Source excerpt:
—————

The deal, which aims to give India access to American nuclear fuel and equipment to help meet its soaring energy needs even though it has tested nuclear weapons and is not a signatory to the Non-Proliferation Treaty, requires to be approved by the US Congress, the IAEA and the 45-nation Nuclear Suppliers Group (NSG).

"Final steps have to be taken with IAEA and NSG. A final vote by the US Congress is also required... Time is of the essence," Mulford said, addressing 'India@60: A New Age for Business" conference organized by the CII, USIBC and the Asia Society here.

The civil nuclear initiative with India will help the sub-continent nation in meeting its energy needs, he said, while describing as comprehensive the "456" relations or simply other areas of Indo-US relations.

Indian leaders, including External Affairs Minister Pranab Mukherjee, Finance Minister P Chidambaram, have been silent on the deal during the last four days of celebrations of India's 60th year of independence organized here by the CII and the Ministry of Tourism, barring a passing mention about the pact by India's Ambassador to the US Ronen Sen.

Sen, while addressing the Pravasi Bharatiya Divas New York 2007, mentioned that the Indo-US nuclear deal was an example of the strengthening ties between the two nations.

—————

Dataset rows:
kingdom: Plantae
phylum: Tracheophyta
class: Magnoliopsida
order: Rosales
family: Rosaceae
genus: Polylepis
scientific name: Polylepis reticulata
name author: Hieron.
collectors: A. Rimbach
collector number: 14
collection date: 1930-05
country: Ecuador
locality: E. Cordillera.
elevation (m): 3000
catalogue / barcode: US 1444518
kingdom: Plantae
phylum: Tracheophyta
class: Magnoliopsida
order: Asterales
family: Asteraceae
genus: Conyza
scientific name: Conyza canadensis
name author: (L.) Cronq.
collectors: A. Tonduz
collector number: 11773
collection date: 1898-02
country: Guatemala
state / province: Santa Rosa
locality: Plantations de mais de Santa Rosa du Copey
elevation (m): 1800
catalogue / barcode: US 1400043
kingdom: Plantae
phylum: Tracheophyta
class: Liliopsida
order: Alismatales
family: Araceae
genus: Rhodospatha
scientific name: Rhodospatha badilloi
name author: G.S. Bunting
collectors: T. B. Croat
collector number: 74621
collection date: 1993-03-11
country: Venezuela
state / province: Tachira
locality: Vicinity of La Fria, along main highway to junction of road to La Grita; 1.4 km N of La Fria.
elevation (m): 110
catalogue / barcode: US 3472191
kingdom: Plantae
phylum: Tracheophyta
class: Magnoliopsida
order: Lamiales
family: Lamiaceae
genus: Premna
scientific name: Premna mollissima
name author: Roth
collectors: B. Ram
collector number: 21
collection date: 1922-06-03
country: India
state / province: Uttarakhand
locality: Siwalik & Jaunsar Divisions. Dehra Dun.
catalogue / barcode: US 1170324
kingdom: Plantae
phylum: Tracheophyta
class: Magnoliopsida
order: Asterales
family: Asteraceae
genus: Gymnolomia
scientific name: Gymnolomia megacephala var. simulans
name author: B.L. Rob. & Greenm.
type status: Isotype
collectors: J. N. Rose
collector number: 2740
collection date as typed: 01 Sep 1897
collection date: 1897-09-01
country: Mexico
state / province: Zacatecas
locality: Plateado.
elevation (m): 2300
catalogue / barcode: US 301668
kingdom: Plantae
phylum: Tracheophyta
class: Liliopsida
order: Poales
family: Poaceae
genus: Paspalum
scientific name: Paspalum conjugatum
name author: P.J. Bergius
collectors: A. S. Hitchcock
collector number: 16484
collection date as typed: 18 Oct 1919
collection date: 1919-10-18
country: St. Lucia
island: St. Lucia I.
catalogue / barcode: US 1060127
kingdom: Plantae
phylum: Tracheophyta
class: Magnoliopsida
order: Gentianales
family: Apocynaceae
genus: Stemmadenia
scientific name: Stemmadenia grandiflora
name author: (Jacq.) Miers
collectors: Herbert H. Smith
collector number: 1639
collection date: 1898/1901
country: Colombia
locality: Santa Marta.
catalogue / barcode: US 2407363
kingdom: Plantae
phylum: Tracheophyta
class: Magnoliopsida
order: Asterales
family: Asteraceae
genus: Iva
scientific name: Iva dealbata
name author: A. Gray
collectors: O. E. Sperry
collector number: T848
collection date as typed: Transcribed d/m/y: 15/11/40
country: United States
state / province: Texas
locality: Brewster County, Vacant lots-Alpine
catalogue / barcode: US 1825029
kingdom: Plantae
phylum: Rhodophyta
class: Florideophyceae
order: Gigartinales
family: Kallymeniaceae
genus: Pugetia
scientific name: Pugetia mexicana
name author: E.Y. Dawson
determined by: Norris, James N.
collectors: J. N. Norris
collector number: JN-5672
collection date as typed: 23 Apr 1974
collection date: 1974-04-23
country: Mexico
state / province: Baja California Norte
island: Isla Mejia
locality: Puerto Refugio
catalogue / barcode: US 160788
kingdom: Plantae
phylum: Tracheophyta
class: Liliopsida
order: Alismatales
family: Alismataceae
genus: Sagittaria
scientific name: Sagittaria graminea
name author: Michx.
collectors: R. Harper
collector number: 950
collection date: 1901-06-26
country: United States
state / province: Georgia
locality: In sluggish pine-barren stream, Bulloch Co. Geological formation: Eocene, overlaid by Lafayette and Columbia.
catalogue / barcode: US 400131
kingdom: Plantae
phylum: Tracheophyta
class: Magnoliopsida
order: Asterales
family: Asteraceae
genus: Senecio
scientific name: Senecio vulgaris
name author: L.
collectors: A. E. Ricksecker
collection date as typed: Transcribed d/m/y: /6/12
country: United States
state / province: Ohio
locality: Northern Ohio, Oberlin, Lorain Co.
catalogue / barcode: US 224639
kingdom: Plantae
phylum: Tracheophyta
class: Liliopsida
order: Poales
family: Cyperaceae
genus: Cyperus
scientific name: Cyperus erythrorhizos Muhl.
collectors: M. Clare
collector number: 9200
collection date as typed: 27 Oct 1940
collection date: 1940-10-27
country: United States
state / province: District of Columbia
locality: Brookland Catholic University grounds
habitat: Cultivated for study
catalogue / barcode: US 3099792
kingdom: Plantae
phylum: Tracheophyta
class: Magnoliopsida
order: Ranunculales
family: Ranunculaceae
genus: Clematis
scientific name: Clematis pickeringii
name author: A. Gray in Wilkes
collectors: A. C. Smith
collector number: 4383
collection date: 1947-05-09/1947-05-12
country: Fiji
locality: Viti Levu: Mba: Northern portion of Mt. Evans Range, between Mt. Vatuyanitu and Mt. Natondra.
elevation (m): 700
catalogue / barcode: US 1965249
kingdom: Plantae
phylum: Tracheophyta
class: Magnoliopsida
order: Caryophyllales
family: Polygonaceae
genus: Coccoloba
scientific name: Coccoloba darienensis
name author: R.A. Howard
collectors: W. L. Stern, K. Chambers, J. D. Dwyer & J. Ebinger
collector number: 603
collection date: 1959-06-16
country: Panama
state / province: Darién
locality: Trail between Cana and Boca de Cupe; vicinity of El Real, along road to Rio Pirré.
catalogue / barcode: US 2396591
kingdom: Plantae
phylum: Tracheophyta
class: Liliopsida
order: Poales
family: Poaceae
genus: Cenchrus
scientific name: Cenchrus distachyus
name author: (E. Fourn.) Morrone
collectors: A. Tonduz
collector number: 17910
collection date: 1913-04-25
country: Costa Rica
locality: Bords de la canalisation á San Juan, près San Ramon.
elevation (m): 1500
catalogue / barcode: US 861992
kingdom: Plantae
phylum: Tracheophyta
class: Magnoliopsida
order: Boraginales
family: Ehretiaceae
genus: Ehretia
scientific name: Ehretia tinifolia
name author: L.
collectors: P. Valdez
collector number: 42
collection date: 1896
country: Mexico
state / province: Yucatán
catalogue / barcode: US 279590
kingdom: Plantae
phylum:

—————

Given problem 1: Which bodies does the nuclear deal excerpt say must approve the deal?
Given problem 2: Write out the part of the nuclear deal excerpt from "Indian leaders, including" up to and including "the two nations.".
Given problem 3: Extend the nuclear deal excerpt past its final sentence.
The rows are separate material and have no connection to the nuclear deal excerpt.

Output 1: The US Congress, the IAEA and the 45-nation Nuclear Suppliers Group (NSG).

Output 2:
Indian leaders, including External Affairs Minister Pranab Mukherjee, Finance Minister P Chidambaram, have been silent on the deal during the last four days of celebrations of India's 60th year of independence organized here by the CII and the Ministry of Tourism, barring a passing mention about the pact by India's Ambassador to the US Ronen Sen.

Sen, while addressing the Pravasi Bharatiya Divas New York 2007, mentioned that the Indo-US nuclear deal was an example of the strengthening ties between the two nations.

Output 3:
The Left parties, which offer crucial support to the UPA government in New Delhi, have been resisting the implementation of the agreement entered into in July 2005 saying it would compromise the country's sovereignty.

Earlier, Mulford described India as "nothing short of a modern miracle" for its attributes that include a large population, parliamentary democracy, rule of law, religious tolerance, great degree of human freedom, large private sector economy and its peaceful co-existence with the rest of the world.

He said Indo-US relations were at an all-time high and that Washington wanted to see India become a world power. He said the nuclear deal attempts to address one area of restriction to India's growth being its energy requirement.